ERC vindicates itself

And what elements allow us to think that it will now have a new opportunity? Firstly, ERC has become by a narrow margin the leading pro-independence party in the Catalan Parliament, and the negotiating table is above all ERC's idea, which it now wants to try to make work. When not even 48 hours had passed since the 14 February election, the leader of ERC in Madrid, Gabriel Rufián, already warned: "The electoral results support our strategy in Madrid. The problems cannot be postponed, the negotiating table has to be convened and respected," he said. In Calàbria Street in Barcelona, headquarters of the ERC headquarters, they are engaged in negotiations to close the investiture of Pere Aragonès, but the negotiating table is already in everyone's mind. "We understand that a new opportunity now arises to resume the negotiation in whatever way," they argue. And they point out that the Generalitat will gain two strengths compared to a year ago: a "renewed" government -if it manages to materialise- and "more strength" after the independence movement has managed to overcome the barrier of 51% of the votes.

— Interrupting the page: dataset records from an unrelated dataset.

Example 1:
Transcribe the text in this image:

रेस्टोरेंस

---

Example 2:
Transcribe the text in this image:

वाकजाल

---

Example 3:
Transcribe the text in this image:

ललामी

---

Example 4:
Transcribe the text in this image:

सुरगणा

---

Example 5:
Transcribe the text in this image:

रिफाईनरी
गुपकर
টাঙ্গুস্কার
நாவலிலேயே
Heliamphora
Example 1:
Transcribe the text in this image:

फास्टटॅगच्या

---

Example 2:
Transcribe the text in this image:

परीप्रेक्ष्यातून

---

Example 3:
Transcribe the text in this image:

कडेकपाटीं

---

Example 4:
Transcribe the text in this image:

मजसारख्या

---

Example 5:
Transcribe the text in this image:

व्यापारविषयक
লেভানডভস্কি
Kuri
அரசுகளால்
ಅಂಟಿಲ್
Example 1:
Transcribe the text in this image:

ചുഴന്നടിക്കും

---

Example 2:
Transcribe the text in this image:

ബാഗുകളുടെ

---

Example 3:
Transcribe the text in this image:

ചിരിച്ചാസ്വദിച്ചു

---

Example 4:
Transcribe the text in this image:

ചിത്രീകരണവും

However, nothing will be immediate. The same ERC sources who maintain that "the polls support" the path of dialogue admit that this is an issue that will also have to be addressed in negotiations with JxCat and the CUP. These two parties have always shown misgivings towards this instrument and have opted more for the path of confrontation. Even so, last Tuesday Catalan government spokesperson and elected MP for JxCat Meritxell Budó also floated the idea of reactivating the negotiating table. "It would have to be able to be held in Barcelona because the commitment was that the next meeting would be held here," she said.

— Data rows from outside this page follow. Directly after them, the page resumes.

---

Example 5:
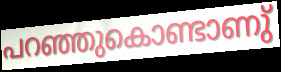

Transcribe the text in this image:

പറഞ്ഞുകൊണ്ടാണു്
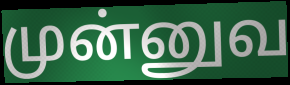
முன்னுவ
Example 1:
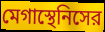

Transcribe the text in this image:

মেগাস্থেনিসের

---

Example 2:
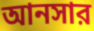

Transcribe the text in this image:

আনসার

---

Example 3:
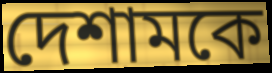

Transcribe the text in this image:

দেশামকে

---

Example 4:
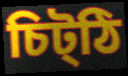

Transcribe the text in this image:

চিট্ঠি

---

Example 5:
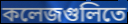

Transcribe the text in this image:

কলেজগুলিতে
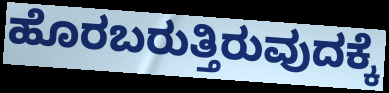
ಹೊರಬರುತ್ತಿರುವುದಕ್ಕೆ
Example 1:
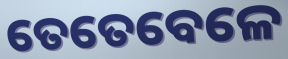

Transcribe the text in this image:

ତେତେବେଳେ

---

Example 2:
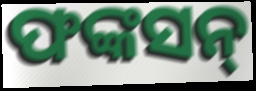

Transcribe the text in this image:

ଫଙ୍କସନ୍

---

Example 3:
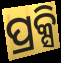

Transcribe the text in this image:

ପ୍ରକ୍ସି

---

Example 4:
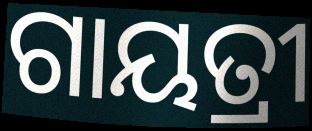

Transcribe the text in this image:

And what does the Spanish government, which is the one that has to sit on the other side, say? From the Moncloa they refer to the document that the Congress approved in the first week of the electoral campaign. A motion voted on by PSOE, Unidas Podemos and ERC in favor of convening the negotiating table "immediately once a new [Catalan] Government is constituted" after the elections of February 14.

The various uncertainties

There is nothing to suggest, however, that the road ahead is much more passable than it was a year ago. For example, the part of the Generalitat is calling for self-determination and amnesty, but these are two issues that the PSOE completely rejects. What, then, could the path for negotiation be? It will also have to take into account all the distorting elements that will come from outside. From the Public Prosecutor's Office fighting against the political prisoners' transfer to an open prison and the three right-wing parties charging against "concessions" to the always fragile pro-independence unity, which often translates into disagreements over which strategic path the Independence bid should take.

Be that as it may, the political situation has undergone changes in favour of negotiation and when the Generalitat is constituted it will have a new opportunity to get back on track. With all the uncertainties still in place, but also with renewed expectations, one year later.